The document identified Zhukov as having, while still a lieutenant colonel, “led his 228th motorized rifle regiment into Ukraine”. The report, typically, claimed that, under his command, the regiment had “liberated” populated areas near Chernihiv and Kharkiv.
That report told the journalists that Zhukov (b. 1984) had been wounded in Kherson oblast in October 2022. From the information they have since obtained, Zhukov, who had also fought in Syria, does not seem to have returned to active combat. He received a military honour for his part in Russia’s military aggression in Syria, and several for his part in Russia’s full-scale invasion of Ukraine. These included an ‘order for bravery’; a medal ‘for services to the fatherland’ and a medal ‘for courage’, as well as promotion to the rank of lieutenant.

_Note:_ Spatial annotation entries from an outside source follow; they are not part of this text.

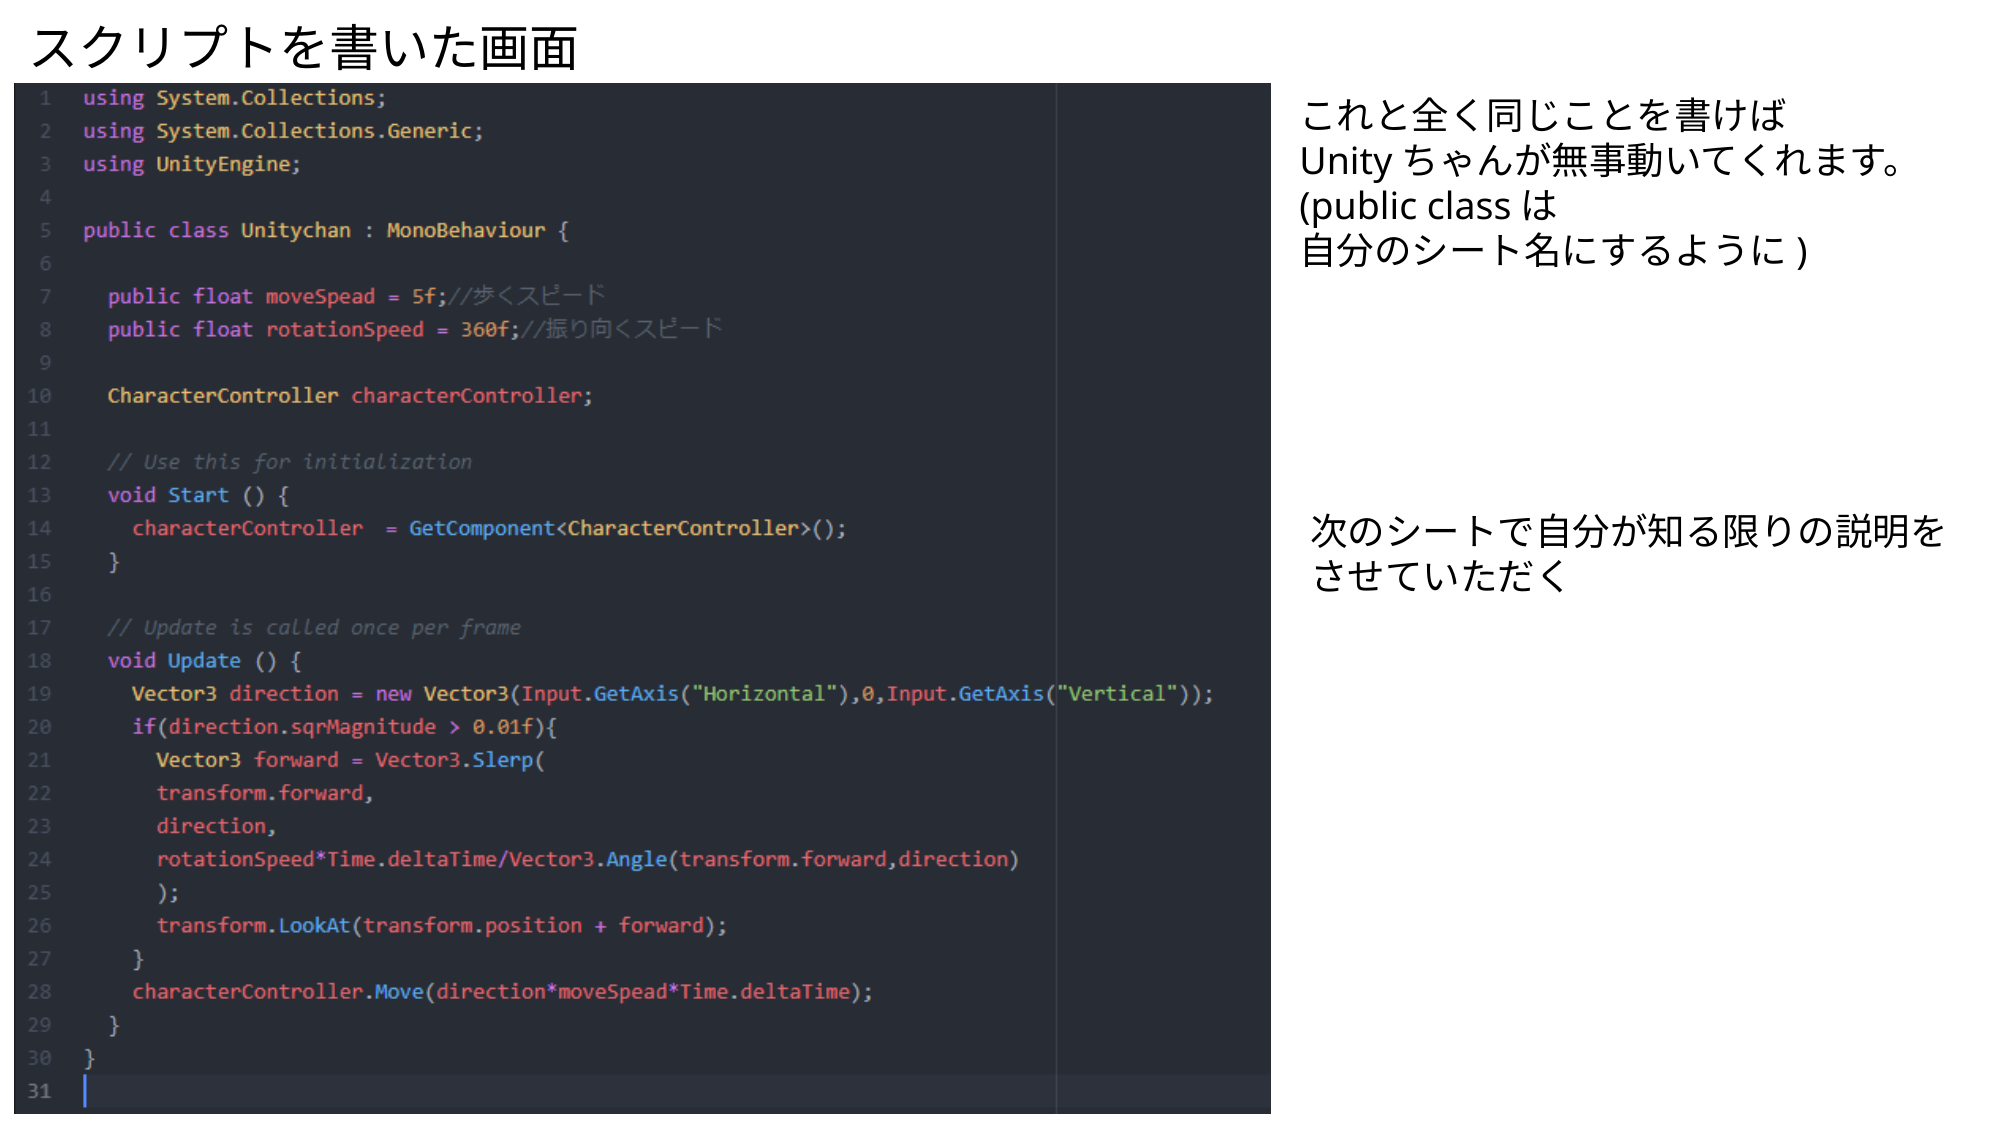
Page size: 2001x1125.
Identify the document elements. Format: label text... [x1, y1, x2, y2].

text_box これと全く同じことを書けば Unityちゃんが無事動いてくれます。 (public classは 自分のシート名にするように) [1284, 84, 1990, 282]
text_box スクリプトを書いた画面 [14, 9, 916, 83]
picture [14, 83, 1271, 1114]
text_box 次のシートで自分が知る限りの説明をさせていただく [1295, 500, 2000, 607]
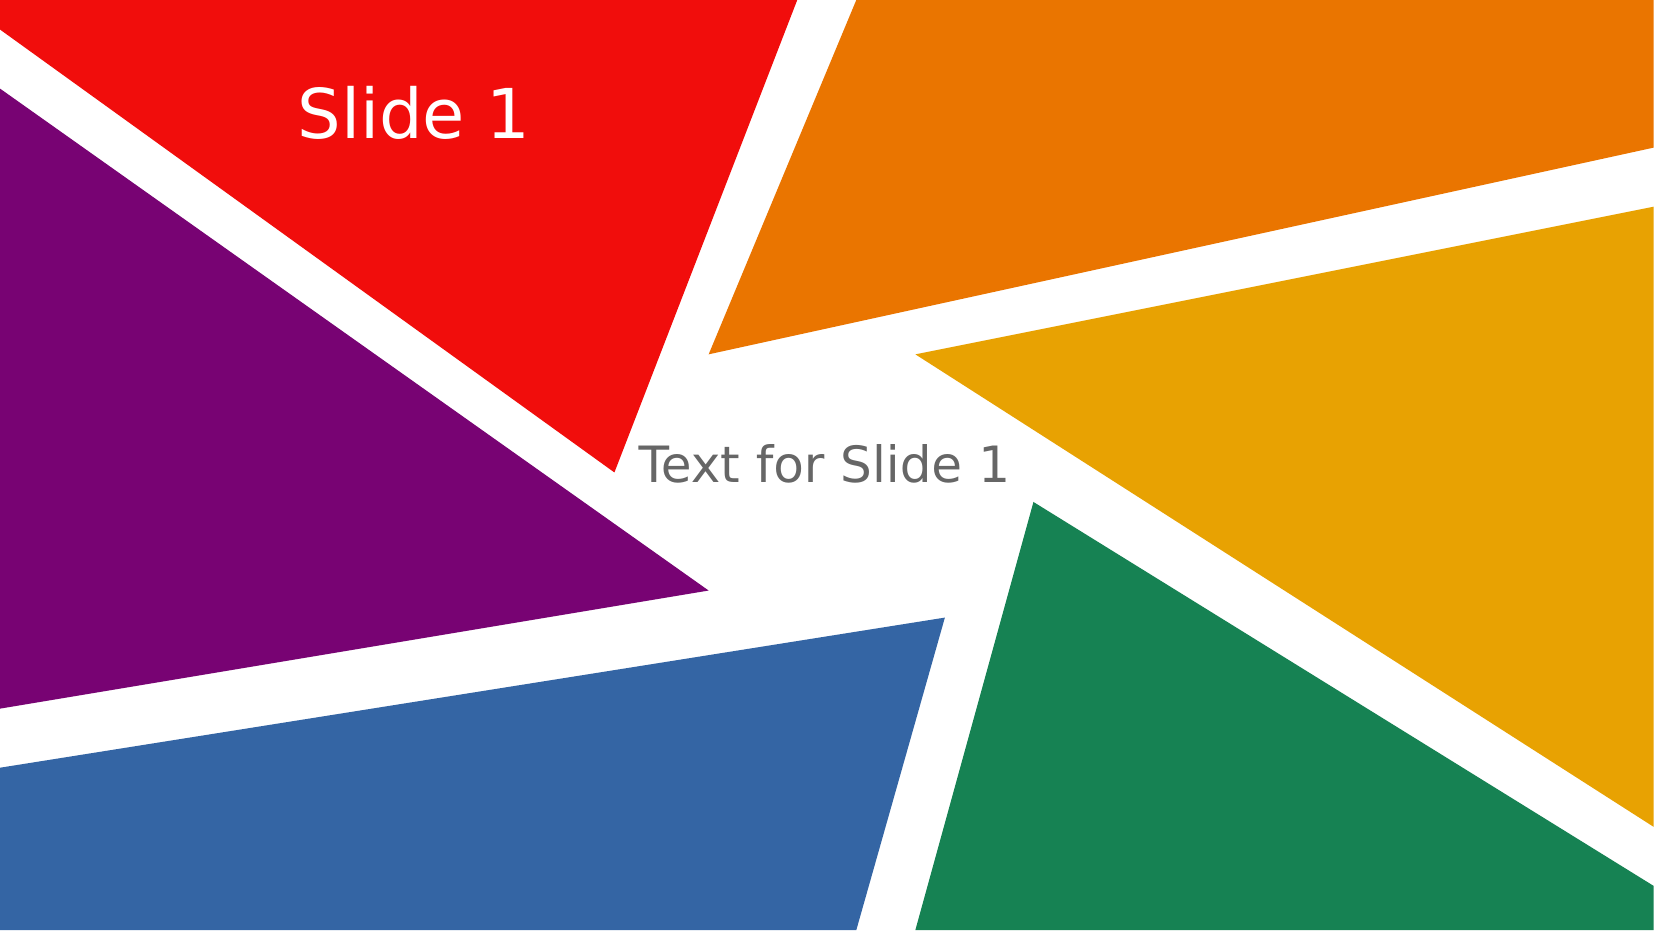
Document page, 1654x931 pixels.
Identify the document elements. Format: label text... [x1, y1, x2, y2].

subtitle Text for Slide 1 [614, 313, 1035, 618]
title Slide 1 [82, 37, 746, 193]
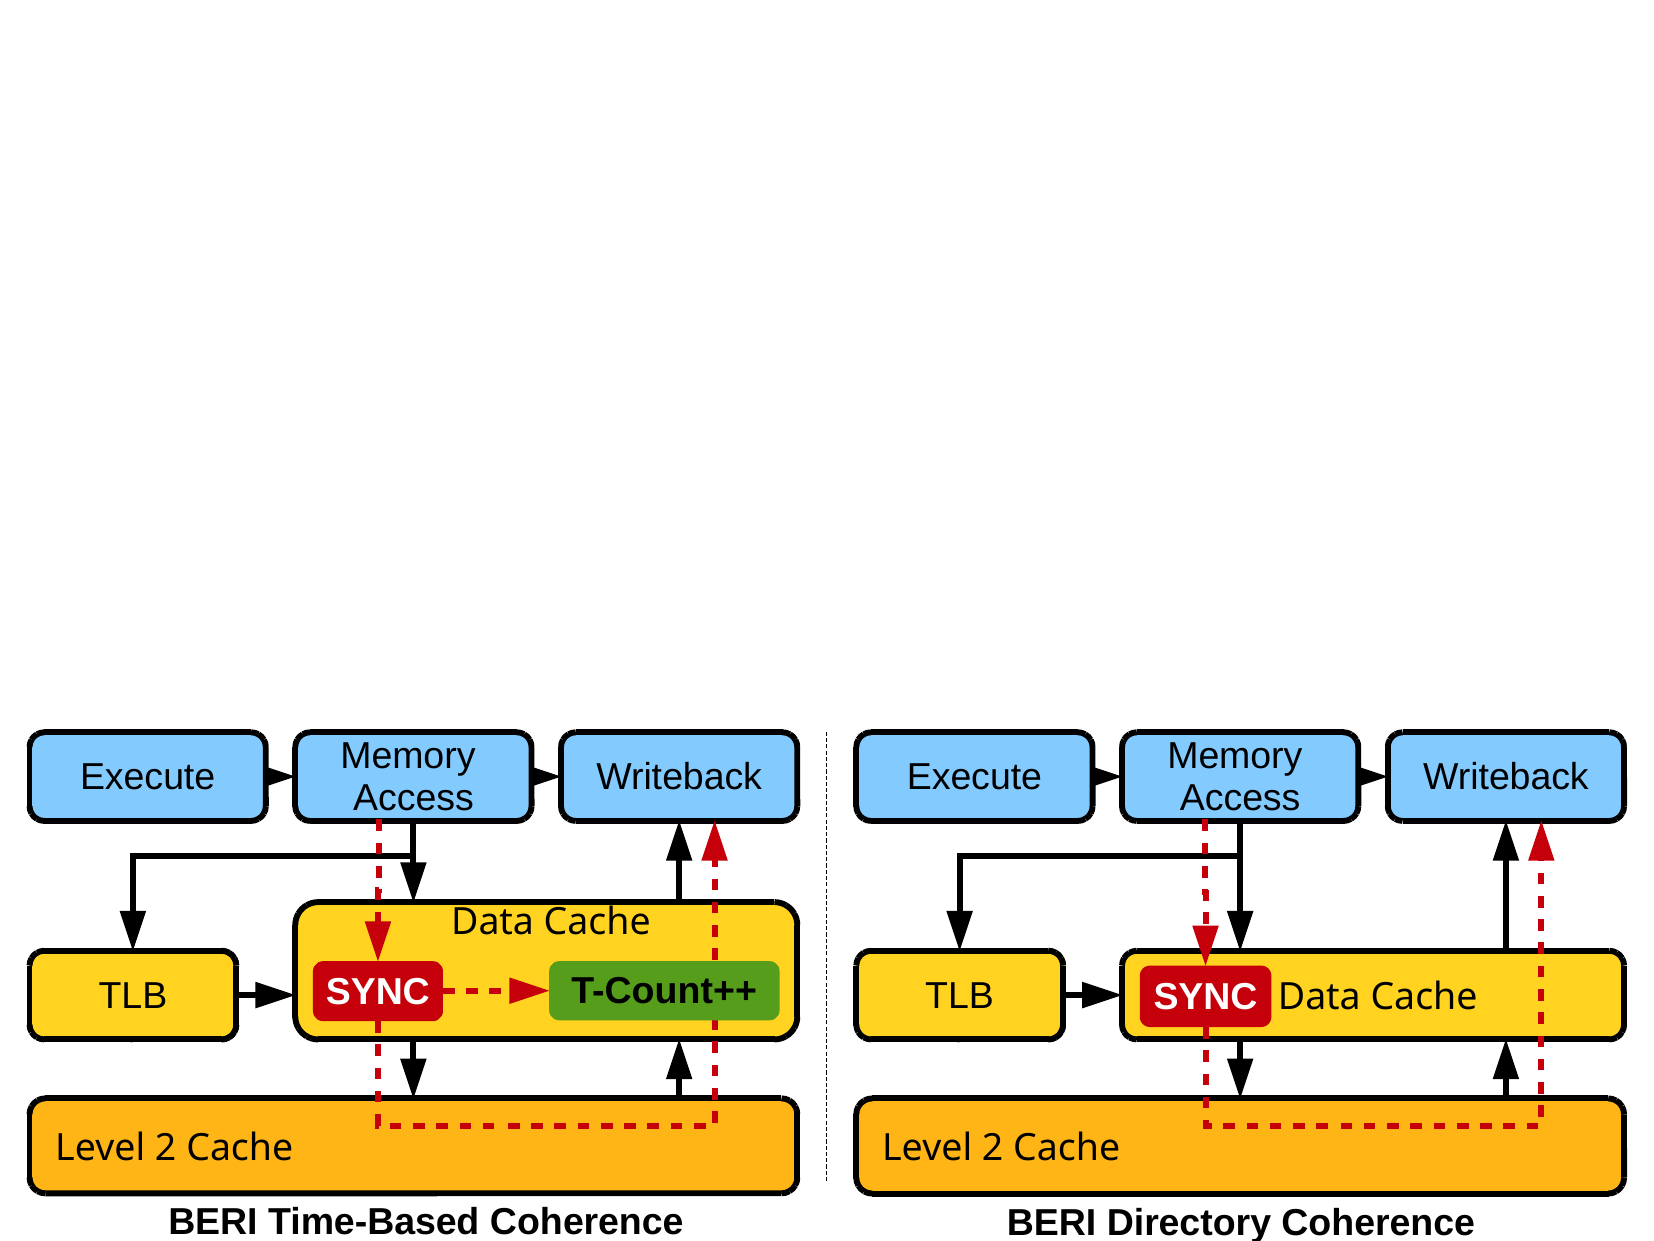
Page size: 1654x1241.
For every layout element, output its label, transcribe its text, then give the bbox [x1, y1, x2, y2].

Putin, it should be said, has a long track record, for showering with ‘military honours’ men suspected of war crimes in Ukraine. In April 2022, as more and more details emerged of the horrific torture, rapes and killings (as well as looting and other crimes) against civilians in Bucha, Putin issued a decree honouring the very 64th Motor Rifle Brigade believed to be behind many of the crimes. The presidential decree talked of “mass heroism and daring, tenacity and courage”
In May 2024, Putin handed Chalym Chuldum-ool ‘the star of a hero of Russia’. Chuldum-ool is a senior officer of the 55th motor rifle brigade which, in March 2022, rounded up the residents of Yahidne and forced them into the school basement, while living in their homes. Even if he and his brigade did not play a direct role in the hell that the residents endured, they would certainly have known that they were held in a place that was far too small and lacking in ventilation for so many people.
Naming the perpetrators is a long way from holding them to account for the war crimes committed, and the Suspilne journalists are not alone in wondering who will be held accountable and when. Such investigations and the criminal proceedings which can follow are, still vital, even where there is little hope that the perpetrators will soon face real punishment. Ben Hodges, retired US General and former commander of the US Army in Europe, is surely right in stressing the importance of publicly naming each of them and showing their photos. Each perpetrator should be aware that the evidence is there, and that they can be held to answer.